Задания:
**1)** Ответьте по отрывку о христианине и Церкви:
(а) С чем сравнивается Церковь?
(б) Каким бывает сознание своей болезни, если нет веры?
(в) Что обещал Христос?
**2)** Продолжите отрывок о христианине и Церкви после его последнего предложения.

Исходный текст:
※

Христианин отличается от нехристианина не тем, что не видит этого парадокса
Церкви – парадокса больницы, в которой нет врачей, парадокса духовного здоровья,
которое тем крепче, чем крепче наше сознание своей болезни. Это сознание может
быть циническим – если нет веры, а может быть веселым и трезвым – если вера есть.
Христианин отличается от нехристианина тем, что видит в собратьях по Церкви больных,
видит больного в себе, но не покидает Церковь, ибо чувствует в Ней еще и нечто
невидимое, то, без чего жизни вообще нет. Христос ведь и не обещал здоровья, не
обещал, что архиереи все будут добрые, пастыри – бодрые, богословы – умные. Он
обещал вечную жизнь. Наши болезни занимают в этой вечной жизни изрядный кусок
– изрядный с точки зрения времени, с точки зрения нашей жизни, но не с точки зрения
вечности.

※

Собранные данные:
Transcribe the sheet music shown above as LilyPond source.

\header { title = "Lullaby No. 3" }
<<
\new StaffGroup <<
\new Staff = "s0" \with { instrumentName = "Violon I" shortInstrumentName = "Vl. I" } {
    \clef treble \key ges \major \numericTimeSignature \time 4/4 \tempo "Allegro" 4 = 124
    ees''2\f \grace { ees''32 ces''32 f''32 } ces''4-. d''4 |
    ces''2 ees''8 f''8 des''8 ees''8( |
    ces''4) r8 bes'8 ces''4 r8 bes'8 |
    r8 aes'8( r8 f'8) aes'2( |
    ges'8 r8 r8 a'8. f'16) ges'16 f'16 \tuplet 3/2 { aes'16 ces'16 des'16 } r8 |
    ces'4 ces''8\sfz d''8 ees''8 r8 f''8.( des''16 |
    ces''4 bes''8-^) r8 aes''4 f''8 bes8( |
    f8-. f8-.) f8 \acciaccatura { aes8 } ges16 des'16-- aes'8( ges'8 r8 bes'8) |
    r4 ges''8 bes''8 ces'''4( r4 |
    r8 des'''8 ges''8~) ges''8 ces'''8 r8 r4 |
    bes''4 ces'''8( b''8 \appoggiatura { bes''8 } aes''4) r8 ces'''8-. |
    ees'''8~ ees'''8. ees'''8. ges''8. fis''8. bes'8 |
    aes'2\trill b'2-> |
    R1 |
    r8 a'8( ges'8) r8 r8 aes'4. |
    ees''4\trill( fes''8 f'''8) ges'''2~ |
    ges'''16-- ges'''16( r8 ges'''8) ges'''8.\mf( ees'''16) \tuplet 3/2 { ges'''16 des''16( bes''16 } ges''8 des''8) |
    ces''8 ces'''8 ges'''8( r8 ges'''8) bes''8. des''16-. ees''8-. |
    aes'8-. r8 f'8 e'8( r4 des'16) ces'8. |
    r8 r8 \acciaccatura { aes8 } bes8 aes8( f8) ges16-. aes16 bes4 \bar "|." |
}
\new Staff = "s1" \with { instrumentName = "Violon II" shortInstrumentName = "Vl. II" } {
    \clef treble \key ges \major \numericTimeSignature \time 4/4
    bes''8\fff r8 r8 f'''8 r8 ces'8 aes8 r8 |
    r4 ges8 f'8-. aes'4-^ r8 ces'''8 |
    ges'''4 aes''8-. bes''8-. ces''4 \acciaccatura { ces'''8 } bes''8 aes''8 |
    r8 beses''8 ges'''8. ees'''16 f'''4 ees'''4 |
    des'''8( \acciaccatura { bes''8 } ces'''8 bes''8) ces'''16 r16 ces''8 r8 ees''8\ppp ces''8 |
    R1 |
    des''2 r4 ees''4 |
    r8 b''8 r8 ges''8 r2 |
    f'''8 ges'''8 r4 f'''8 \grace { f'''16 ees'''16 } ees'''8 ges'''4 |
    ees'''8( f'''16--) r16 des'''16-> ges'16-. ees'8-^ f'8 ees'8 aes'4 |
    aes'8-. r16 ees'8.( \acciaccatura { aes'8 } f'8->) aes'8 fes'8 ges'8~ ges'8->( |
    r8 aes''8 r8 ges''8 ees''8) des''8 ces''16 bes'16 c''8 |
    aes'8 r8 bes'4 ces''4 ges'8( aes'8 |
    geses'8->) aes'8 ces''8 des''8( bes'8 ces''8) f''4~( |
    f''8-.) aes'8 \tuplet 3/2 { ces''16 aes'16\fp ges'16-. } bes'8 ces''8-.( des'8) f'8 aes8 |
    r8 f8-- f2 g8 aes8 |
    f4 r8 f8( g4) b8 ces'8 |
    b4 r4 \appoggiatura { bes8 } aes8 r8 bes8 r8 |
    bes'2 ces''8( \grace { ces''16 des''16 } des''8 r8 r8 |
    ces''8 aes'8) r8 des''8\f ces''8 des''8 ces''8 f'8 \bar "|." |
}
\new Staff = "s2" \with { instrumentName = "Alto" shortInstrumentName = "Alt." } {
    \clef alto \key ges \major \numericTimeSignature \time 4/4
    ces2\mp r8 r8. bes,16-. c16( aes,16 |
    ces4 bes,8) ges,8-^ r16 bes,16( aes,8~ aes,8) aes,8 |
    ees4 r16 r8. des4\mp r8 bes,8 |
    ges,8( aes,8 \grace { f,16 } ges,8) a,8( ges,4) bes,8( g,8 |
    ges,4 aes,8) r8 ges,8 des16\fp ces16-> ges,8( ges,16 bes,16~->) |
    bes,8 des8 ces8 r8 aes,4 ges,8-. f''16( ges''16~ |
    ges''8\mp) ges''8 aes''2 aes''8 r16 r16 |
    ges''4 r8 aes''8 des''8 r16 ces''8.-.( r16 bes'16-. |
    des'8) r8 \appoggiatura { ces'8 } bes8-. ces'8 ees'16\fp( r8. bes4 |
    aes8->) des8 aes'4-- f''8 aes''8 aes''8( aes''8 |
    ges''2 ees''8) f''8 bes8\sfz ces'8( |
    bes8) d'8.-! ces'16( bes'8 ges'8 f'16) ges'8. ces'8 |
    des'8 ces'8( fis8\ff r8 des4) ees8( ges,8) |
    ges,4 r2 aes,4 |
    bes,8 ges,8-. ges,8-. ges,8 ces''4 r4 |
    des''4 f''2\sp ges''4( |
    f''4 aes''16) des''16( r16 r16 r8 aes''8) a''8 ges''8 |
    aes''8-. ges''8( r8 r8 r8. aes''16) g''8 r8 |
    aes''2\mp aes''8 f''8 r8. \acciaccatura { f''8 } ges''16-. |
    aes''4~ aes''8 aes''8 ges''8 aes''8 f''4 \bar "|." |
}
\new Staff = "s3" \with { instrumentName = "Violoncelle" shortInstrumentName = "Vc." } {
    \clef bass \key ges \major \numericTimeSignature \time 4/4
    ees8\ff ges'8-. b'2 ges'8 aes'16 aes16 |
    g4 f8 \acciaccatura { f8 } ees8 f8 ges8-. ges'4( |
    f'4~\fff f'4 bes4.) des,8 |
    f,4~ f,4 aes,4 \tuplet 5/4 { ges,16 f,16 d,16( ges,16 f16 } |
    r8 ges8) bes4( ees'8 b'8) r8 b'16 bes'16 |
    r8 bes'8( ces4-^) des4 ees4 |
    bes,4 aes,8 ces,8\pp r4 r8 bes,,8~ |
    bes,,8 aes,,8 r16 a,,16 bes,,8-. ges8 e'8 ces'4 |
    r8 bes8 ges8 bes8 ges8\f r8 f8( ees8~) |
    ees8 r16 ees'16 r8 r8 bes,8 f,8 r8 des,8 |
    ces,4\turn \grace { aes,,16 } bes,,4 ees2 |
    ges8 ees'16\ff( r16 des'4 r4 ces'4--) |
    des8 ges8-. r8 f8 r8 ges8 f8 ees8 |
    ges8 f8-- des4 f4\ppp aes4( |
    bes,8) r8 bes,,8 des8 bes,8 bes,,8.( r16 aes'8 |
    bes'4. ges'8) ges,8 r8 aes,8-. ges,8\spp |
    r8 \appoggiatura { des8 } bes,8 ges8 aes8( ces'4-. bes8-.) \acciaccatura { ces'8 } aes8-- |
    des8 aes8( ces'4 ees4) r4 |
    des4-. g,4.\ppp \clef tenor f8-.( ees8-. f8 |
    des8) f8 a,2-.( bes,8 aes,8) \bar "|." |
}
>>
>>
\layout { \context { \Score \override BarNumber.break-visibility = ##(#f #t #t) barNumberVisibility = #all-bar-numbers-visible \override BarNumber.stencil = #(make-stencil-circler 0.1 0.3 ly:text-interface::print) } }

※

Ответы:
**1)**
(а) С больницей, в которой нет врачей.
(б) Циническим.
(в) Вечную жизнь.

**2)**
История Десятилетия после Тысячелетия есть история болезни. Очень многие люди
– и не худшие – либо покинули Церковь из-за болезней ее членов, либо пришли ко
Христу, минуя Церковь. Если мы хотим быть образцовыми больными, мы должны предоставить
Христу разбираться с этими людьми, а не кричать, что Христа вне Церкви нет. Опыт
прошедших десяти лет напомнил о том, что из Церкви уходят именно те, кого принято
именовать "консерваторами". Атеисты традиционно видели в "еретиках" и "раскольниках"
представителей духа свободы, но они серьезно ошибались. Вот апостол Павел остался
в Церкви, а его противники – противники отмены ветхозаветных предписаний – из
Церкви ушли. Конечно, они думали, что остались в Церкви, только очистили ее от
нежелательных элементов, но Церковь – вот она, а этих первых "консерваторов" уже
нет. И это повторялось вновь и вновь: кто хотел остановить движение, тот создавал
более жесткую структуру.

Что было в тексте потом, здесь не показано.